→ Exercise data
=== Section Start ===
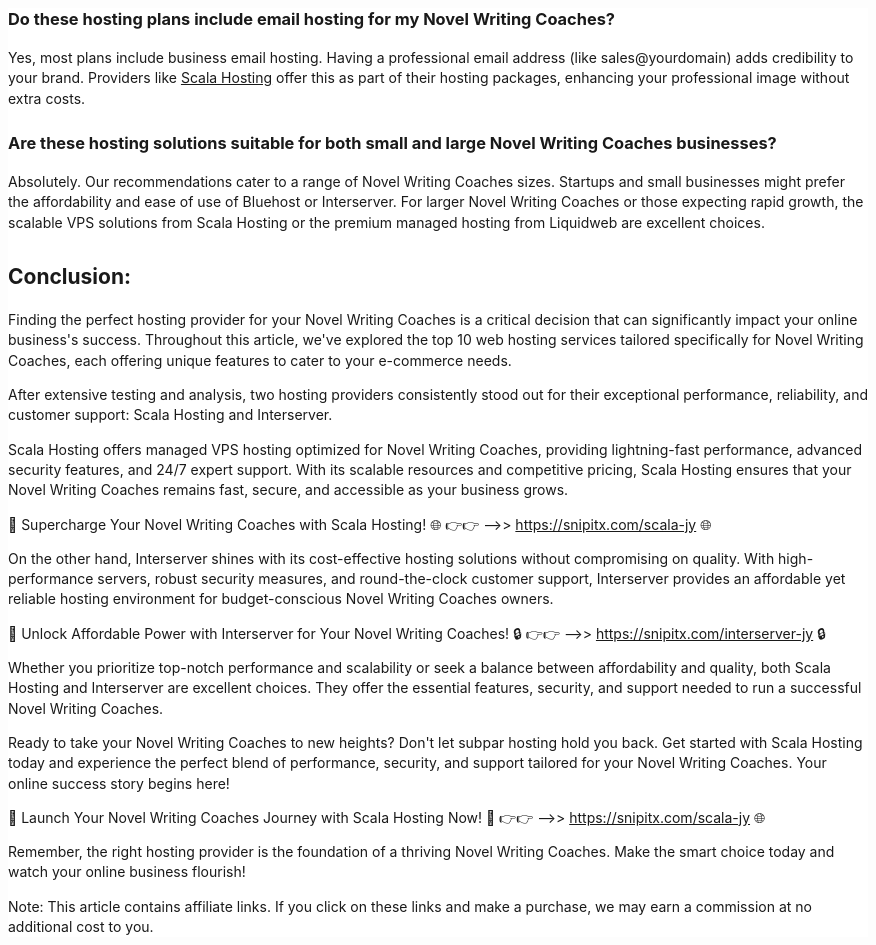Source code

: ### Do these hosting plans include email hosting for my Novel Writing Coaches? 
Yes, most plans include business email hosting. Having a professional email address (like sales@yourdomain) adds credibility to your brand. Providers like [Scala Hosting](https://snipitx.com/scala-jy) offer this as part of their hosting packages, enhancing your professional image without extra costs.

### Are these hosting solutions suitable for both small and large Novel Writing Coaches businesses? 
Absolutely. Our recommendations cater to a range of Novel Writing Coaches sizes. Startups and small businesses might prefer the affordability and ease of use of Bluehost or Interserver. For larger Novel Writing Coaches or those expecting rapid growth, the scalable VPS solutions from Scala Hosting or the premium managed hosting from Liquidweb are excellent choices.

## Conclusion:

Finding the perfect hosting provider for your Novel Writing Coaches is a critical decision that can significantly impact your online business's success. Throughout this article, we've explored the top 10 web hosting services tailored specifically for Novel Writing Coaches, each offering unique features to cater to your e-commerce needs.

After extensive testing and analysis, two hosting providers consistently stood out for their exceptional performance, reliability, and customer support: Scala Hosting and Interserver.

Scala Hosting offers managed VPS hosting optimized for Novel Writing Coaches, providing lightning-fast performance, advanced security features, and 24/7 expert support. With its scalable resources and competitive pricing, Scala Hosting ensures that your Novel Writing Coaches remains fast, secure, and accessible as your business grows.

🚀 Supercharge Your Novel Writing Coaches with Scala Hosting! 🌐
👉👉 -->> https://snipitx.com/scala-jy 🌐

On the other hand, Interserver shines with its cost-effective hosting solutions without compromising on quality. With high-performance servers, robust security measures, and round-the-clock customer support, Interserver provides an affordable yet reliable hosting environment for budget-conscious Novel Writing Coaches owners.

💸 Unlock Affordable Power with Interserver for Your Novel Writing Coaches! 🔒
👉👉 -->> https://snipitx.com/interserver-jy 🔒

Whether you prioritize top-notch performance and scalability or seek a balance between affordability and quality, both Scala Hosting and Interserver are excellent choices. They offer the essential features, security, and support needed to run a successful Novel Writing Coaches.

Ready to take your Novel Writing Coaches to new heights? Don't let subpar hosting hold you back. Get started with Scala Hosting today and experience the perfect blend of performance, security, and support tailored for your Novel Writing Coaches. Your online success story begins here!

🚀 Launch Your Novel Writing Coaches Journey with Scala Hosting Now! 🌟
👉👉 -->> https://snipitx.com/scala-jy 🌐

Remember, the right hosting provider is the foundation of a thriving Novel Writing Coaches. Make the smart choice today and watch your online business flourish!

Note: This article contains affiliate links. If you click on these links and make a purchase, we may earn a commission at no additional cost to you.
=== Section End ===
→ Problem description
Rewrite the stretch from "Remember, the right" through the end of the listing, changing "thriving" to "successful" and keeping everything else the same.

→ Answer to the problem
Remember, the right hosting provider is the foundation of a successful Novel Writing Coaches. Make the smart choice today and watch your online business flourish!

Note: This article contains affiliate links. If you click on these links and make a purchase, we may earn a commission at no additional cost to you.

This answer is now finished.